Objetivo do exercício =>
Liste, copiando-as por inteiro, as linhas abaixo em que aparece a sequência "fontsize". A diferença entre maiúsculas e minúsculas conta.

Linhas fornecidas =>
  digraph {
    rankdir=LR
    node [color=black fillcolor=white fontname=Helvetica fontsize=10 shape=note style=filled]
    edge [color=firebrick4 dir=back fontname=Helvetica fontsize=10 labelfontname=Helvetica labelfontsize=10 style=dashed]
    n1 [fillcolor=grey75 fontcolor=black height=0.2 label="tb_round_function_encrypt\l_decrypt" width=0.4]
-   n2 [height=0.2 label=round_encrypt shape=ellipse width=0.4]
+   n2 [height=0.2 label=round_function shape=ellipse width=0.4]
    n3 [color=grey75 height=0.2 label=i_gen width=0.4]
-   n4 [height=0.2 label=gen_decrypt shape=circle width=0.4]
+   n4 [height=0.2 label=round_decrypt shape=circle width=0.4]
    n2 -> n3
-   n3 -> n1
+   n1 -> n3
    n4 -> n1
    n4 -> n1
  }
==
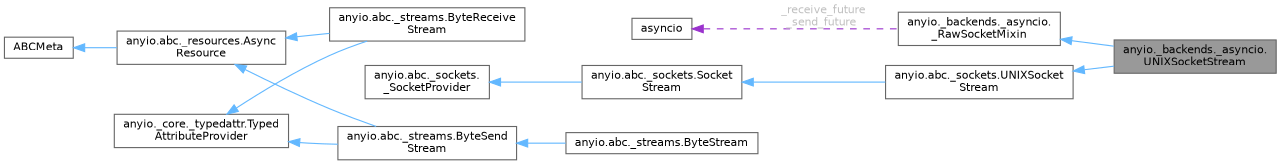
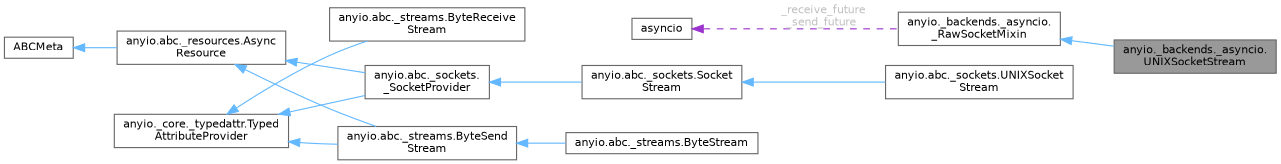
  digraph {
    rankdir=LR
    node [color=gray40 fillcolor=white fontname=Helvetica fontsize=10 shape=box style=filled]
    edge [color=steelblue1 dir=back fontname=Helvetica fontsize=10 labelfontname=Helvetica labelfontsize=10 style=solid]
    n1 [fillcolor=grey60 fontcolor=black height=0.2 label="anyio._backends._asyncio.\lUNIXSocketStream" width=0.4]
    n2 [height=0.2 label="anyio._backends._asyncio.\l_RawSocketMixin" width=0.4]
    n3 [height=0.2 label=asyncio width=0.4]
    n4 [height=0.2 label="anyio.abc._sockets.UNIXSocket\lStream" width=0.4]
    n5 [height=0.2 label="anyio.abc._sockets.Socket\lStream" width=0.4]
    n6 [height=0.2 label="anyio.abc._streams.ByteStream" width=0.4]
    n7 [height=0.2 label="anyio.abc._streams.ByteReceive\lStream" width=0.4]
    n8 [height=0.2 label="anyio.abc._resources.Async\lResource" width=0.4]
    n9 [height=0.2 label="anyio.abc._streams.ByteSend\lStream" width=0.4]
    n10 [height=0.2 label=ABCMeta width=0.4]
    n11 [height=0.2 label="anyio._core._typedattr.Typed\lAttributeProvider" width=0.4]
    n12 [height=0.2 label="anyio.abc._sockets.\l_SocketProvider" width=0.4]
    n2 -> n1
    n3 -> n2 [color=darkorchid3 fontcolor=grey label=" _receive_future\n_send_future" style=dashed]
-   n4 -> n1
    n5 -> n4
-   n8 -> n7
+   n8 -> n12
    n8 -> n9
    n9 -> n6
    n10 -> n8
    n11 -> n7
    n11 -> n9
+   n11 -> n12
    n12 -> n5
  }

Resposta da tarefa =>
    node [color=black fillcolor=white fontname=Helvetica fontsize=10 shape=note style=filled]
    edge [color=firebrick4 dir=back fontname=Helvetica fontsize=10 labelfontname=Helvetica labelfontsize=10 style=dashed]
    node [color=gray40 fillcolor=white fontname=Helvetica fontsize=10 shape=box style=filled]
    edge [color=steelblue1 dir=back fontname=Helvetica fontsize=10 labelfontname=Helvetica labelfontsize=10 style=solid]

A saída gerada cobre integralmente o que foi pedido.